Texto apresentado
——

A empresa obteve um contrato com o Supremo usando atestado fajuto
Em 1º de agosto deste ano, a Partners – empresa mineira que, como
revelou ÉPOCA em sua última edição, é suspeita de pagar propina a dois
assessores do ministro da Fazenda, Guido Mantega – conquistou seu
segundo grande cliente em Brasília. Naquele dia, o Supremo Tribunal
Federal (STF) assinou contrato com a Partners, no valor de R$ 3,8
milhões anuais, para a prestação de serviços de assessoria de imprensa e
comunicação interna. Pelo contrato, a Partners assumiu o pagamento de
salários de 35 jornalistas e funcionários que já trabalhavam no STF,
terceirizados para uma outra empresa, que falira. Para ganhar o cobiçado
contrato, a Partners apresentou documentos conhecidos como “atestado de
capacidade técnica”. ÉPOCA descobriu, porém, que o principal atestado
entregue pela Partners contém uma fraude. Ele foi assinado em junho
pela gerente de Recursos Logísticos do Ministério da Fazenda, Sandra
Vidal. Nele, Sandra escreve que a Partners emprega, na Fazenda, “um
quantitativo aproximado de 25 profissionais”. Isso daria à empresa
capacidade para assumir um contrato com 35 funcionários. Ocorre que essa
informação é falsa.
FRAUDE O atestado de capacidade técnica entregue ao Supremo (na foto maior, o plenário do STF). O texto diz que a agência Partners lidava com 25 profissionais, quando na verdade eram 13 |
Como ÉPOCA revelou, o Ministério da Fazenda conta efetivamente com 13
jornalistas empregados pela Partners, embora declare empregar 21
profissionais. A prestação de contas entregue pela Partners à Fazenda é
fraudada, todo mês, com contracheques de funcionários da Partners que
atendem, na verdade, outros órgãos públicos, como a Cemig, distribuidora
de energia em Minas Gerais, ou a Comissão de Valores Mobiliários, no
Rio de Janeiro.
A fraude, segundo disse a ÉPOCA a secretária Anne Paiva, que trabalhava
no escritório da Partners em Brasília, permitia que a empresa
superfaturasse o contrato de R$ 4,4 milhões anuais. Em troca, afirmou
Anne, a Partners pagava dinheiro a Marcelo Fiche, chefe de gabinete de
Mantega, e a Humberto Alencar, adjunto de Fiche e fiscal do contrato.
Anne disse a ÉPOCA que entregou dinheiro vivo quatro vezes aos dois
assessores, num total de R$ 60 mil. Segundo Anne, o Ministério da
Fazenda pagava a fatura mensal da Partners, a empresa repassava uma
parte do depósito à conta pessoal de Anne e, ato contínuo, ela sacava o
dinheiro e o entregava aos assessores. Anne entregou a ÉPOCA documentos
internos da empresa, como comprovantes bancários, e-mails e uma mensagem
de Skype, em que o diretor financeiro da Partners, Vivaldo Ramos,
determinava que ela entregasse propina a Humberto Alencar.

——

Entradas
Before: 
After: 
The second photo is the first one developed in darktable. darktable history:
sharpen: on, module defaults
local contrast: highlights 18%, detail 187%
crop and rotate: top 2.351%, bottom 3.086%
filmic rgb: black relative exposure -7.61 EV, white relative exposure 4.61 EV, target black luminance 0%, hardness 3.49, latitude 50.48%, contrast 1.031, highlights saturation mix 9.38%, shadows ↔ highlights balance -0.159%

——

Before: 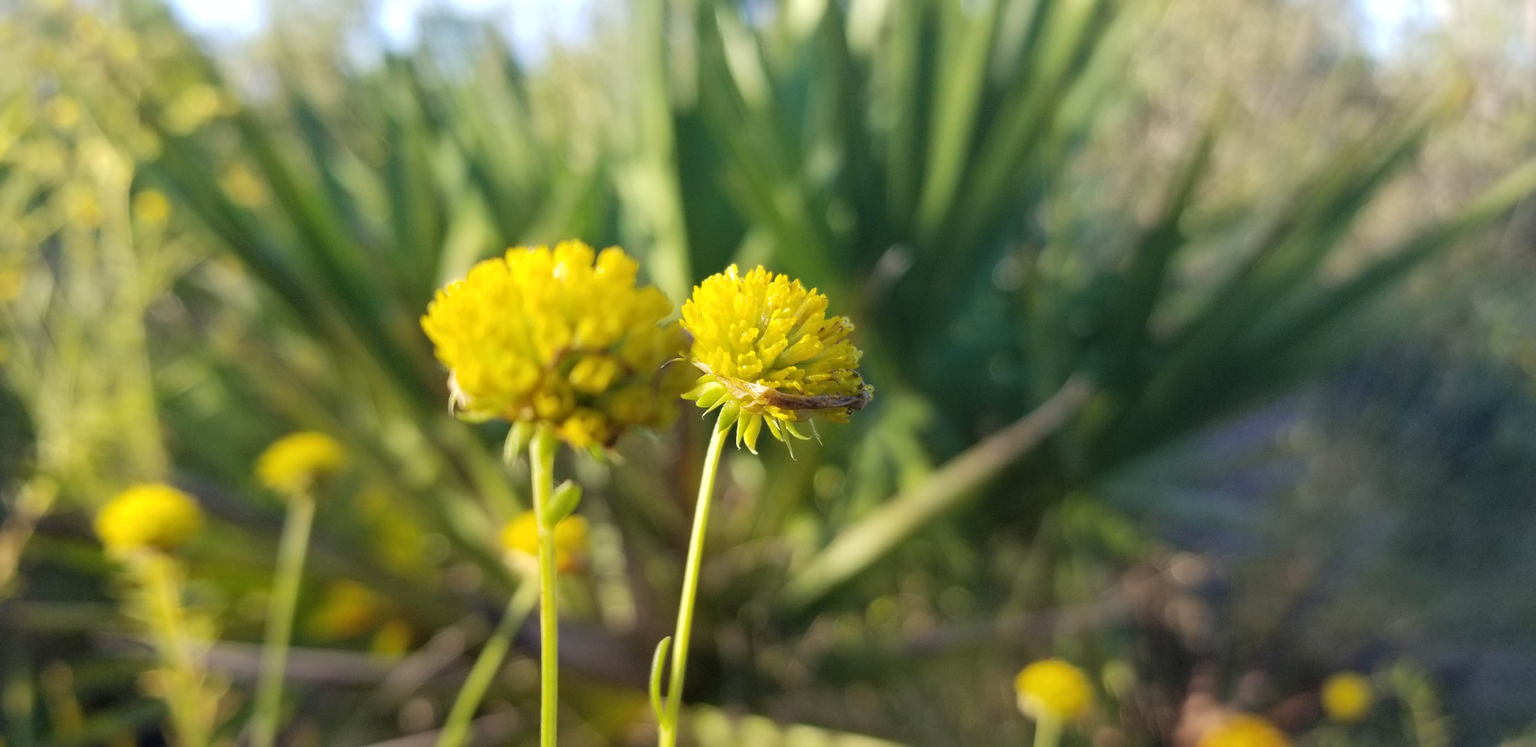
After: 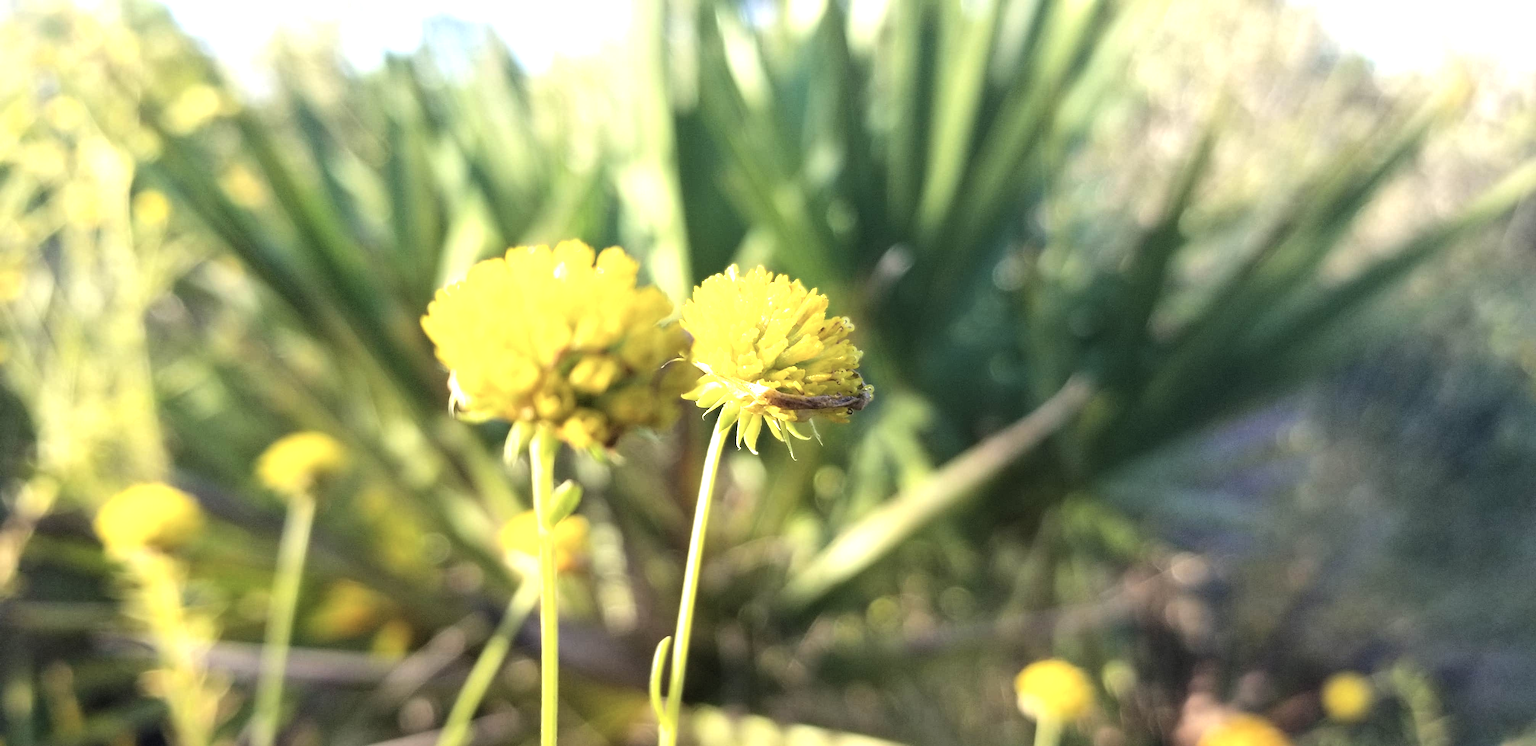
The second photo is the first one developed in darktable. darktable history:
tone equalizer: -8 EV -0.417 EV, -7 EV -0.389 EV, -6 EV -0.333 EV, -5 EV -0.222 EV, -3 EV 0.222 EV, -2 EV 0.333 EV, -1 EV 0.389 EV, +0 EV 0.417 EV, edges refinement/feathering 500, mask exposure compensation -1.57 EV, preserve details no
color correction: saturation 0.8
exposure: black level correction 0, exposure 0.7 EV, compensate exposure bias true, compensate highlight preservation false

——

O que fazer
a - Transcreva da reportagem sobre a Partners o trecho entre "Anne disse a" e "a Humberto Alencar.", inclusive.
b - Segundo a reportagem sobre a Partners, qual é o valor anual do contrato que o Supremo Tribunal Federal assinou com a empresa?

Respostas em ordem
a -
Anne disse a ÉPOCA que entregou dinheiro vivo quatro vezes aos dois
assessores, num total de R$ 60 mil. Segundo Anne, o Ministério da
Fazenda pagava a fatura mensal da Partners, a empresa repassava uma
parte do depósito à conta pessoal de Anne e, ato contínuo, ela sacava o
dinheiro e o entregava aos assessores. Anne entregou a ÉPOCA documentos
internos da empresa, como comprovantes bancários, e-mails e uma mensagem
de Skype, em que o diretor financeiro da Partners, Vivaldo Ramos,
determinava que ela entregasse propina a Humberto Alencar.

b - R$ 3,8 milhões anuais.